A Theology of Profit
Gordon Gecko in the popular film Wall Street coins the catchphrase, “Greed is good.” When we consider the perils of big business, we often question this sentiment. Was unrestrained greed good for the housing market right before the Great Recession? Is profit good if it only benefits a few rather than the many?
Most business schools require business ethics courses, where the free-market philosophies of Milton Friedman gain focus. Friedman suggests the only ethical stance a businessperson can take is to maximize shareholder value. In other words, the only ethical thing a businessperson can do is to make money, to profit.
Complexity of Profit
Given the competing narratives around profit as well as the consistent narrative it plays in our lives, a working theology of profit is important.
Some Christians find unrestricted capitalism the answer. They would agree with Friedman’s position about the ethical principles behind making profit.
Other Christians believe profit to be part of the fall, that making above and beyond the necessities of sustenance is morally reprehensible.
Let’s suggest a middle path, a theological view on profit.
In his book, Why Business Matters to God, Jeff Van Duzer uses blood as a metaphor for the importance of profit.
Since that might sound macabre, let’s unpack it. Blood is the necessary element for a functioning human body. The heart needs to pump it around the body to deliver nutrients throughout the body to keep it alive and functioning well.
It’s important for your blood to pump efficiently and effectively, but when you woke up this morning, did you take your blood pressure? Likely, you got ready for another day and then went about your tasks purposefully. Outside of scheduled physicals, most human beings don’t spend every waking moment of every day ensuring the optimal flow of their blood. Instead, they live their life.
Profit is the blood flow of a business. It keeps the lights on, pays employee salaries, and can be invested into new goods and services that can help society. And yet, our business schools often teach our business leaders the multiple tools needed to measure profit day-to-day. With such a small focus, businesses don’t often take the time to look up and see what’s happening, trying to answer how the purpose of a business might meet the needs of others in its community.
Just like people have blood pumping through their veins so they might be able to live, a business needs profit so it may continue to benefit its community.

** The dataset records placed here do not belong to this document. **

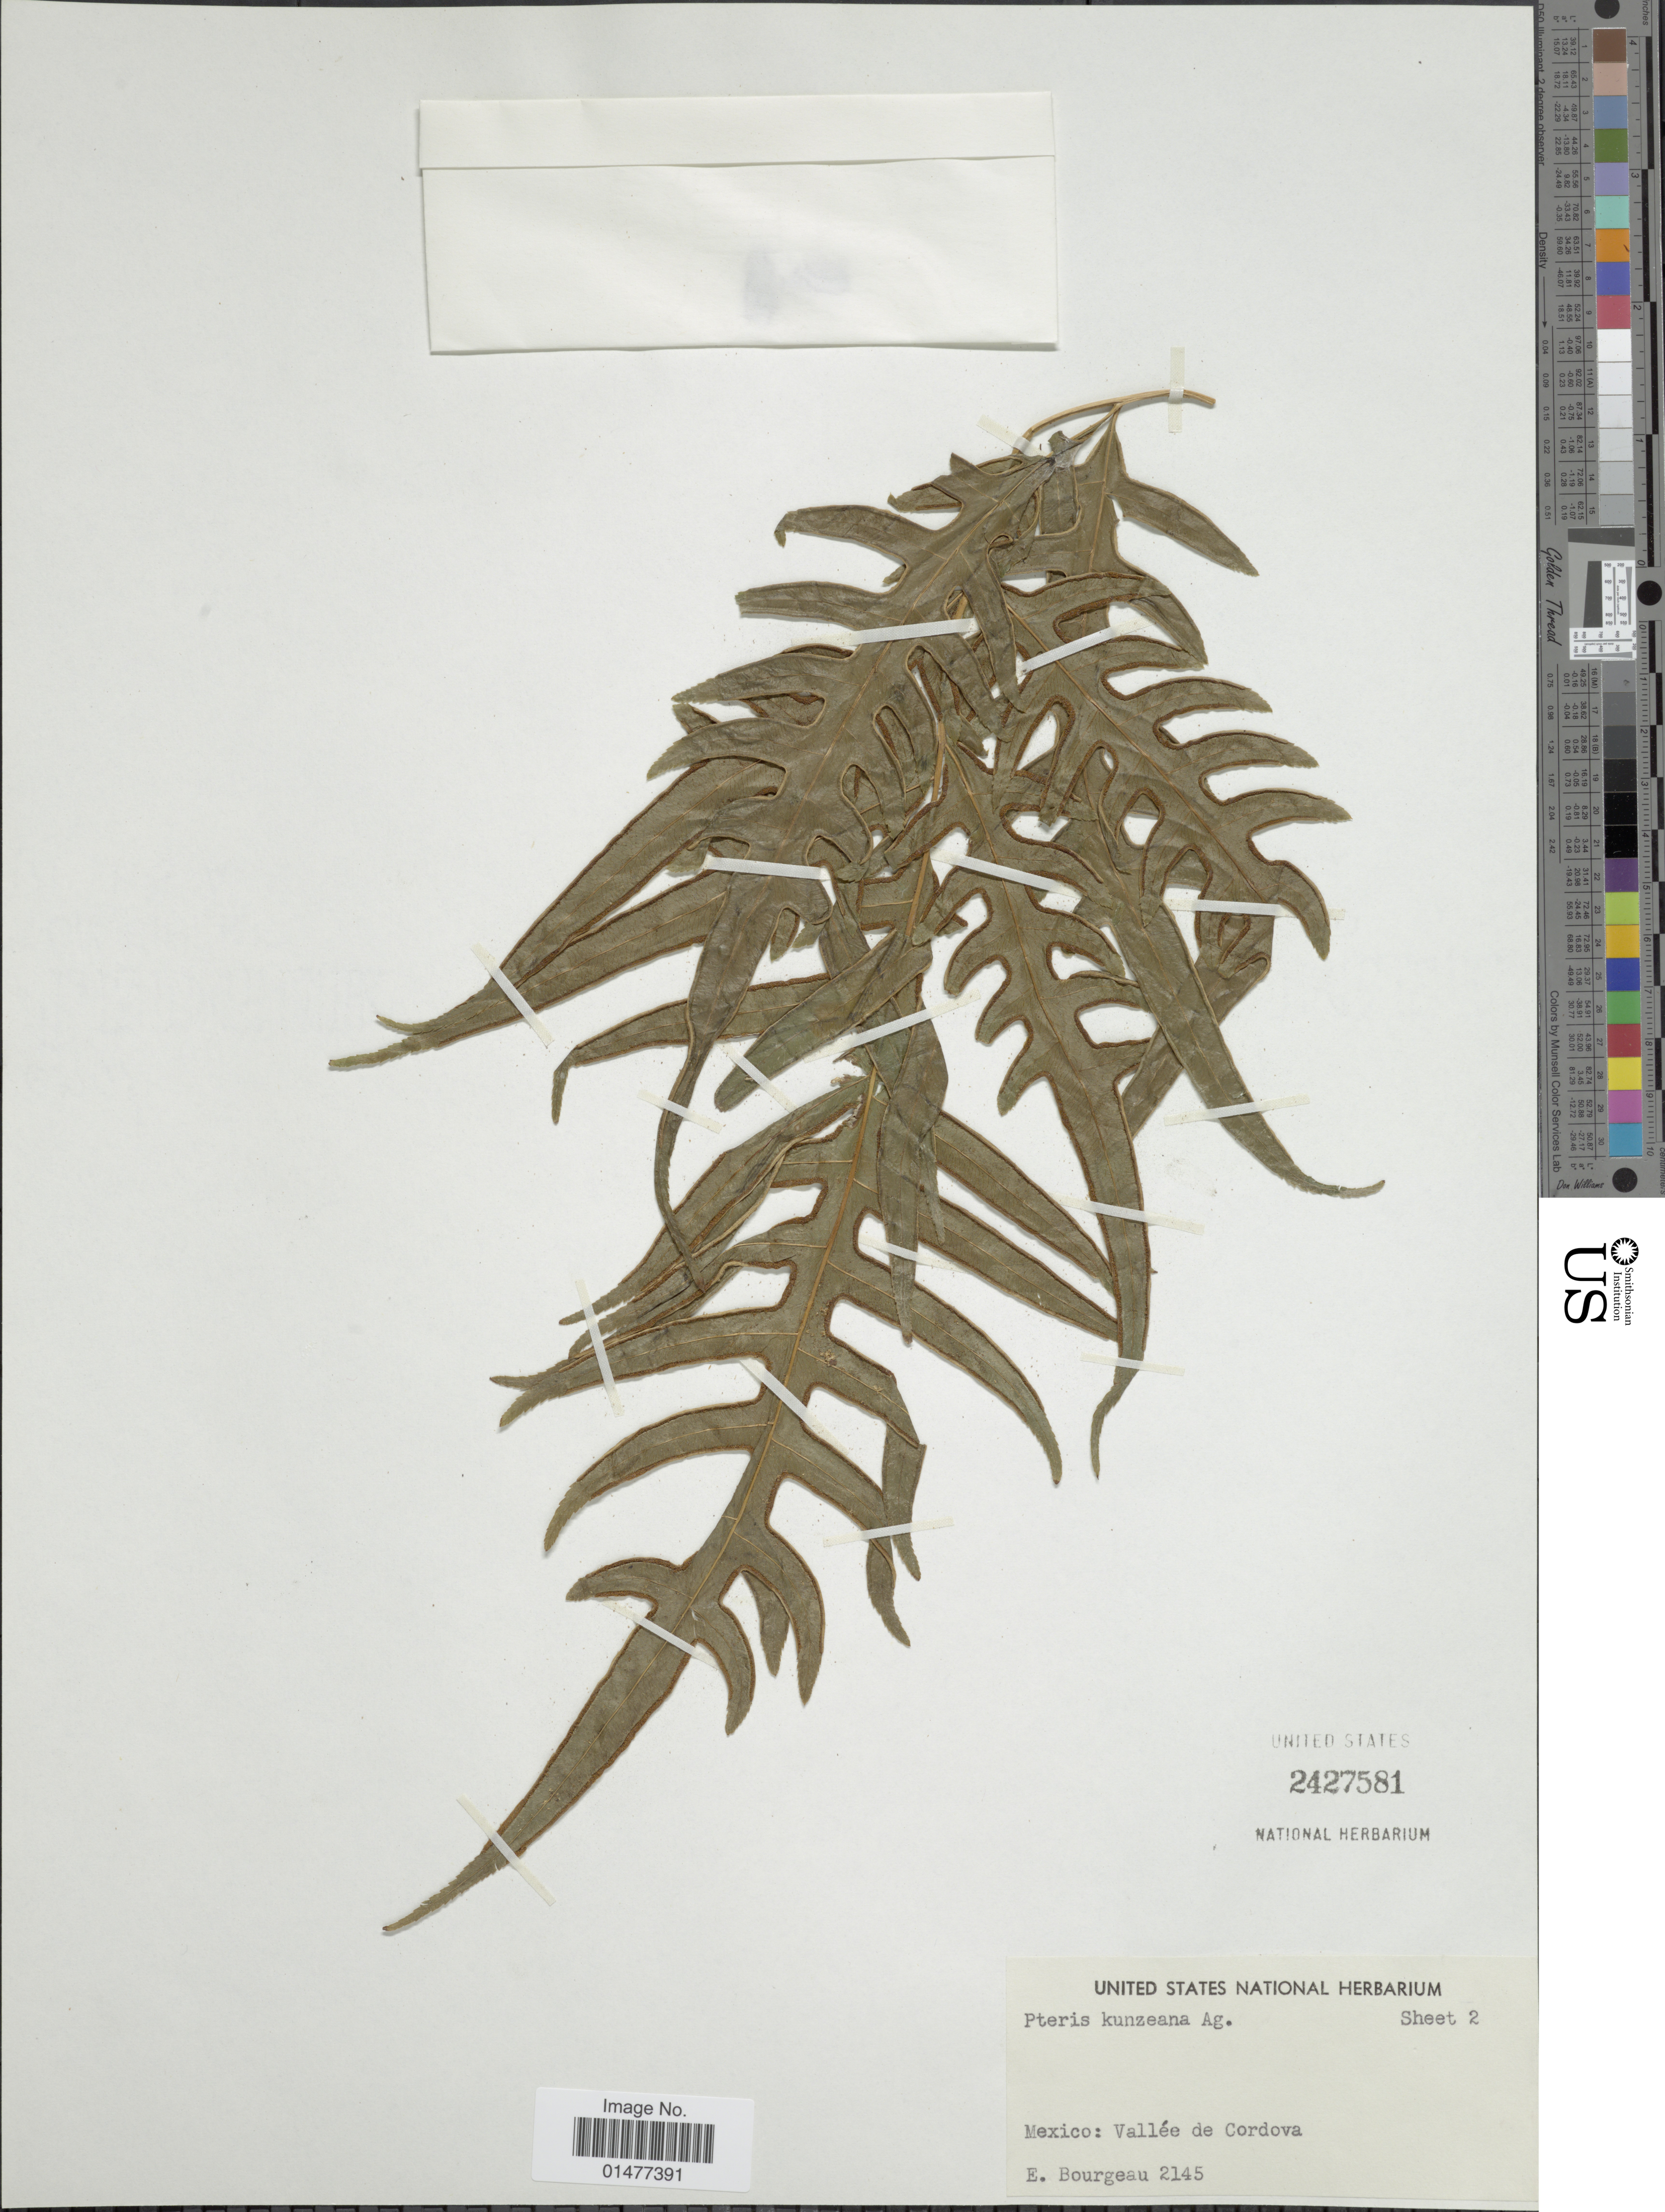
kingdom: Plantae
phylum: Tracheophyta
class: Polypodiopsida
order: Polypodiales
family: Pteridaceae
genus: Pteris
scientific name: Pteris altissima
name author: Poir.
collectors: E. Bourgeau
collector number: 2145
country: Mexico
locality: Vallee de Cordova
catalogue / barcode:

Is greed good? That’s not really the right question to ask. Profit is necessary because it becomes the engine by which businesses can make a difference. So when we think theologically about profit, we shouldn’t focus on the absolutes of the conversation — all good or all bad.
Let’s instead focus on what profit can allow a business to do when it looks up from its numbers and sees the needs of the community of which it is a part.